## Provided passage
# # # # # # #
By one estimate, people who menstruate will spend up to 84,000 hours actively on their period during their lifetime.

Troublingly, the products they turn to over that significant period of time are often contaminated with toxic chemicals, like formaldehyde, PFAS (polyfluoroalkyl substances), lead and mercury.

These are chemicals that are also found in cigarettes, pesticides, insecticides and even dynamite. All have been shown to contribute to a range of health issues including reproductive challenges, weakened immune systems and even cancer.

If that information comes as a shock to you, FCBCure, a 2023 MM+M Agency 100 honoree, had a similar initial reaction. 

After learning about the problems, the agency decided to partner with Clean + Healthy, a New York State-based advocacy group focused on environmental health, to bring the Toxic Tampons campaign to Albany in a bid to persuade New York legislators to ban PFAS and other toxic chemicals in menstrual products. 

At the heart of the effort is the Toxic Tampons website, where visitors can sign a letter in support of the proposed legislation. Among the campaign’s other activations was the placement of tampon dispensers — with toxin-free products — in the state capital building.
# # # # # # #
## Complete the following
• a. Reproduce the stretch from "After learning about" through "in menstrual products." in the Toxic Tampons passage, switching "the agency" out for "FCBCure".
• b. Extend the Toxic Tampons passage onward from its final sentence.
The entries that follow come from a separate source.

## Listed entries
# # # # # # #
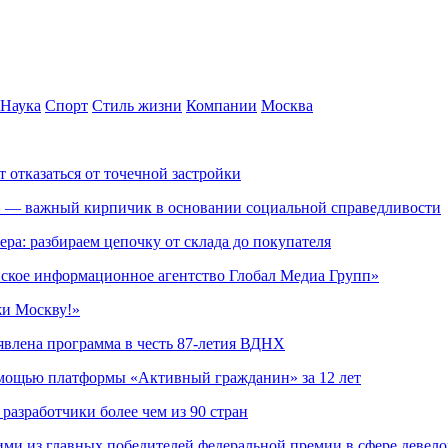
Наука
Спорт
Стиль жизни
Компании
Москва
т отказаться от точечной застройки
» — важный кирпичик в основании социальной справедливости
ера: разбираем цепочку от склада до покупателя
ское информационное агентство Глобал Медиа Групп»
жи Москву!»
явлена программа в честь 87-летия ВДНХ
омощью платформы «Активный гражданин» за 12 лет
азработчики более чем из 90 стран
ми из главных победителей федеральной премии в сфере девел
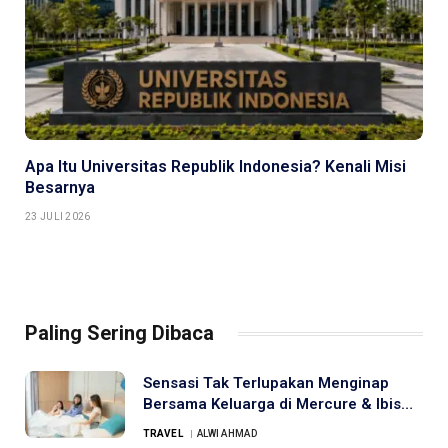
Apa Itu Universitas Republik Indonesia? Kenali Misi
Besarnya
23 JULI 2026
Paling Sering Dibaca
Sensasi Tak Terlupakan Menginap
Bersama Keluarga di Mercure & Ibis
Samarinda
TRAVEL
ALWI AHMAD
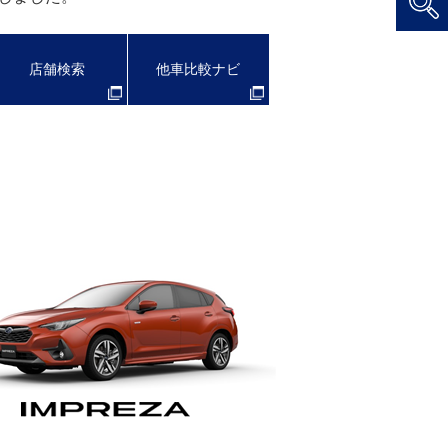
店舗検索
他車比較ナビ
# # # # # # #
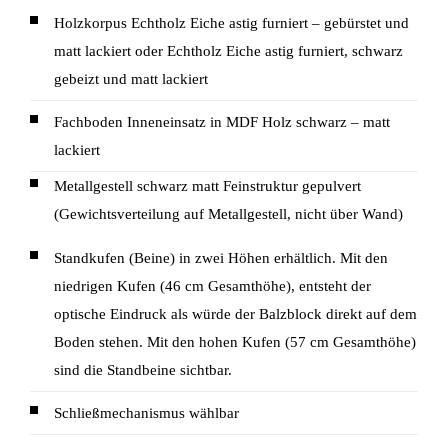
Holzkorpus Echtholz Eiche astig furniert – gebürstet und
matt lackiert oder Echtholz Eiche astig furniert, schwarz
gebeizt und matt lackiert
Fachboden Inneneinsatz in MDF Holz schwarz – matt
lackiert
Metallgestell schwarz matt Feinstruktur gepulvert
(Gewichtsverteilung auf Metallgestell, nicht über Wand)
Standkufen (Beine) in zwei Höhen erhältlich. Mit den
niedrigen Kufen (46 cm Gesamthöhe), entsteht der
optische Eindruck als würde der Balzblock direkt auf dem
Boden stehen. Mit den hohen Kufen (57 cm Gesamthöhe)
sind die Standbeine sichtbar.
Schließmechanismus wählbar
# # # # # # #
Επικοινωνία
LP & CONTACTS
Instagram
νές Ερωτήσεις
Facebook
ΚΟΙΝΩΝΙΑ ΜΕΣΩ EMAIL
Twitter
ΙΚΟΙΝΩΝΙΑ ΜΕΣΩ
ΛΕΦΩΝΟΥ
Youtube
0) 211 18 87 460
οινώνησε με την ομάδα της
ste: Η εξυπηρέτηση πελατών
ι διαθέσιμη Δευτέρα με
# # # # # # #
## Answers in order
• a.
After learning about the problems, FCBCure decided to partner with Clean + Healthy, a New York State-based advocacy group focused on environmental health, to bring the Toxic Tampons campaign to Albany in a bid to persuade New York legislators to ban PFAS and other toxic chemicals in menstrual products.

• b.
Toxic Tampon campaign image
Image used with permission.

For Bobbi Wilding, founder of Clean + Healthy, the collaboration with FCBCure provided an opportunity to more effectively communicate their message, with a partner who shared their evidence-based approach. 

“At Clean + Healthy, we are focused on building a just and healthy world where toxic chemicals are unthinkable,” Wilding says.  “When FCBCure approached us with an arresting campaign messaging idea that aligned with the science, we were excited about that direct overlap in terms of how we approach talking about these issues. What they created is so beautiful. We’re a small nonprofit; so having that kind of focused attention on this campaign is so important.”

Tampon issues in your face

Beautiful may be in the eye of the beholder in this case. 

Among the most striking elements of the website are cockroaches that scurry across its pages, with dead ones lying legs up next to a toxic tampon. 

Wilding also notes that FCBCure’s print ads drawing connections between the toxins in tampons and those in cigarettes – best exemplified with a tampon smoldering in an ashtray – were especially effective at getting the attention of legislators. 

Toxic Tampon campaign image
Image used with permission.

The tampon machines that the campaign placed in the halls of the New York Capitol also made the same connection. They were designed to resemble packs of cigarettes, though the tampons that they were stocked with were, of course, toxin-free. 

Debra Polkes, managing director/creative lead at FCBCure, explains part of what the agency was able to contribute to the partnership by bringing the facts to life in a way that pulls people in and gets them to engage.

“Nonprofits and issues like this don’t always get the creative impact that is needed to pull people to actually put pen to paper,” she says.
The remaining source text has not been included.